[Stored data entries]
"""
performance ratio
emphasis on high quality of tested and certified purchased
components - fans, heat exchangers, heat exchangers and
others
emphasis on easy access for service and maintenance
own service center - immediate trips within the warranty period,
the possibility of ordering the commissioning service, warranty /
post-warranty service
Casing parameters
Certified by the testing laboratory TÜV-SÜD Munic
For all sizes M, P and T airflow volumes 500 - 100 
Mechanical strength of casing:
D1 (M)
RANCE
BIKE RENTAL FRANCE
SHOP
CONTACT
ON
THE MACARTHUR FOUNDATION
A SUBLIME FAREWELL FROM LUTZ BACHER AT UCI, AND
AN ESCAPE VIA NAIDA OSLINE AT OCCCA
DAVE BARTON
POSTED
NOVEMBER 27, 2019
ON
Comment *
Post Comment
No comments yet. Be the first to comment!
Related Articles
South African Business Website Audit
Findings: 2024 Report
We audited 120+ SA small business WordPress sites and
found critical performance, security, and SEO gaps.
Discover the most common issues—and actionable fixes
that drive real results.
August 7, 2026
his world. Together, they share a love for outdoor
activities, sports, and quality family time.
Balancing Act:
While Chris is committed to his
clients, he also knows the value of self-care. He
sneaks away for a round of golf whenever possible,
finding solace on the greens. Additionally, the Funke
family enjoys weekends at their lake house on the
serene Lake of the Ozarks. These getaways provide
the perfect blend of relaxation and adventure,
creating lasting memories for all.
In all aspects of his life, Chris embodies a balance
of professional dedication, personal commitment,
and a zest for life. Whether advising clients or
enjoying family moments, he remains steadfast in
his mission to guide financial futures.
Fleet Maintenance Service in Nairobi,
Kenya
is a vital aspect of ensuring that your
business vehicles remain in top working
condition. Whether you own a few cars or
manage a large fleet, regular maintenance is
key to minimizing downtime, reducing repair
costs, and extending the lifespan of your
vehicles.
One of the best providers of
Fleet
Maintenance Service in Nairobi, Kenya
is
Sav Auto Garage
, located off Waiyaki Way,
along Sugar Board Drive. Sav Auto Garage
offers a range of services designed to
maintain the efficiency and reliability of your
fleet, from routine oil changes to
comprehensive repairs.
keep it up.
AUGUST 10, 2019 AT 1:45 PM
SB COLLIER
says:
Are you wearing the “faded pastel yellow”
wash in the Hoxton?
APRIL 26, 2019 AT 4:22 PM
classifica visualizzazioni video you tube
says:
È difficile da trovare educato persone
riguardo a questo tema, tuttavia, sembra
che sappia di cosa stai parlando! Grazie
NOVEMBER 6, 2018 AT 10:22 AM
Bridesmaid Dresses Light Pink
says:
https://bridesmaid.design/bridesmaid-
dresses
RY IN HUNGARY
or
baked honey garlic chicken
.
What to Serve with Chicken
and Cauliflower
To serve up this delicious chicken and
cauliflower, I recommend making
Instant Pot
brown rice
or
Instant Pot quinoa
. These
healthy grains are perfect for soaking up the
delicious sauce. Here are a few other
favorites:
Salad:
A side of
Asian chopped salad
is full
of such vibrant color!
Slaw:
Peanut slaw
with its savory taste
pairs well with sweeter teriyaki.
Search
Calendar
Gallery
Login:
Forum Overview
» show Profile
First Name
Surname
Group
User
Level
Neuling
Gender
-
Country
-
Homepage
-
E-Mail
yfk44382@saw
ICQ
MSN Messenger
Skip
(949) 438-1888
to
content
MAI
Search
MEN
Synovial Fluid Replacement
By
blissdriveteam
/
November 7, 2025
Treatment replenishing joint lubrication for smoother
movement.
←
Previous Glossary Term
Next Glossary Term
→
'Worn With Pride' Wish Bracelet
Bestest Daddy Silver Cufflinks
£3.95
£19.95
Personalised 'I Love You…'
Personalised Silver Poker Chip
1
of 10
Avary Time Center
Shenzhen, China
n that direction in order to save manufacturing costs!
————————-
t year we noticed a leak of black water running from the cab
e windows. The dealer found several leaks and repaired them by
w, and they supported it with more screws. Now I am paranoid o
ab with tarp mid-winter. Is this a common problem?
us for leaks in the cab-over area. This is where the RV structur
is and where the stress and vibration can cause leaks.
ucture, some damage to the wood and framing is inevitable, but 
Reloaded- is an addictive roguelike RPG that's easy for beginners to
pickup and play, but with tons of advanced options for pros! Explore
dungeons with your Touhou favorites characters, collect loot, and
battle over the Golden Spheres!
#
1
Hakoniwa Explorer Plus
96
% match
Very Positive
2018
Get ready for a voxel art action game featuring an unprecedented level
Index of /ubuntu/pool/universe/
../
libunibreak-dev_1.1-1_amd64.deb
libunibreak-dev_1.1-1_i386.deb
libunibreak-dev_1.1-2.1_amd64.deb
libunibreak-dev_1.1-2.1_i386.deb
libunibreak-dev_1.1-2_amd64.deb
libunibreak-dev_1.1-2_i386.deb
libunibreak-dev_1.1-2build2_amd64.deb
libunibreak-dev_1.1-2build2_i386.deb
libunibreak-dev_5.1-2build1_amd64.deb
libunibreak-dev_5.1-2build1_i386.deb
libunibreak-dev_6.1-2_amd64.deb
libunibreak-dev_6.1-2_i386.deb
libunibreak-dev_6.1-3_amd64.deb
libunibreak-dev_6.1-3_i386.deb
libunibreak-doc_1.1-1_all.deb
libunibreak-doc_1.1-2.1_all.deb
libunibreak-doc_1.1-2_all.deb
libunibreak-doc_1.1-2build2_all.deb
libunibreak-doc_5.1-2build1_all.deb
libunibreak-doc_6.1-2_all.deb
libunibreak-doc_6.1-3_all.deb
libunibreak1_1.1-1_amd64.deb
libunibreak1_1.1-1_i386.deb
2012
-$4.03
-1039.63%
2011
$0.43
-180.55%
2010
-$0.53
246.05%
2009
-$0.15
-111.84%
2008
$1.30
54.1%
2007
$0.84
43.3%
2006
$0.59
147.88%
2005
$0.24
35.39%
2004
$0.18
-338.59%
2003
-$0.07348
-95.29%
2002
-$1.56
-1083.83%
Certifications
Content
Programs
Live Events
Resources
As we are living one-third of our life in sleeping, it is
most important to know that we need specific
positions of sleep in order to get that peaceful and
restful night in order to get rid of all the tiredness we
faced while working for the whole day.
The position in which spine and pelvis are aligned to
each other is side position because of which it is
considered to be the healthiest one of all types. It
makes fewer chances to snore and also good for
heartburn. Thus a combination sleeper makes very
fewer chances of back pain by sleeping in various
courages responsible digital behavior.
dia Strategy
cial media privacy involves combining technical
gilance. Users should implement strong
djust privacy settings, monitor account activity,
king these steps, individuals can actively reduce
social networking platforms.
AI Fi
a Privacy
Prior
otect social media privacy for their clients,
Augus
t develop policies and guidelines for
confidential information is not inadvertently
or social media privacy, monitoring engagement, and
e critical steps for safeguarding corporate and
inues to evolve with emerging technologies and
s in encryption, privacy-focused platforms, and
"""
WHAT TO PRODUCE
Return, with no change at all, every line in the entries above from the line containing "keep it up." through the line containing "NOVEMBER 6, 2018 AT 10:22 AM".

RESULT OF THE EXERCISE
keep it up.
AUGUST 10, 2019 AT 1:45 PM
SB COLLIER
says:
Are you wearing the “faded pastel yellow”
wash in the Hoxton?
APRIL 26, 2019 AT 4:22 PM
classifica visualizzazioni video you tube
says:
È difficile da trovare educato persone
riguardo a questo tema, tuttavia, sembra
che sappia di cosa stai parlando! Grazie
NOVEMBER 6, 2018 AT 10:22 AM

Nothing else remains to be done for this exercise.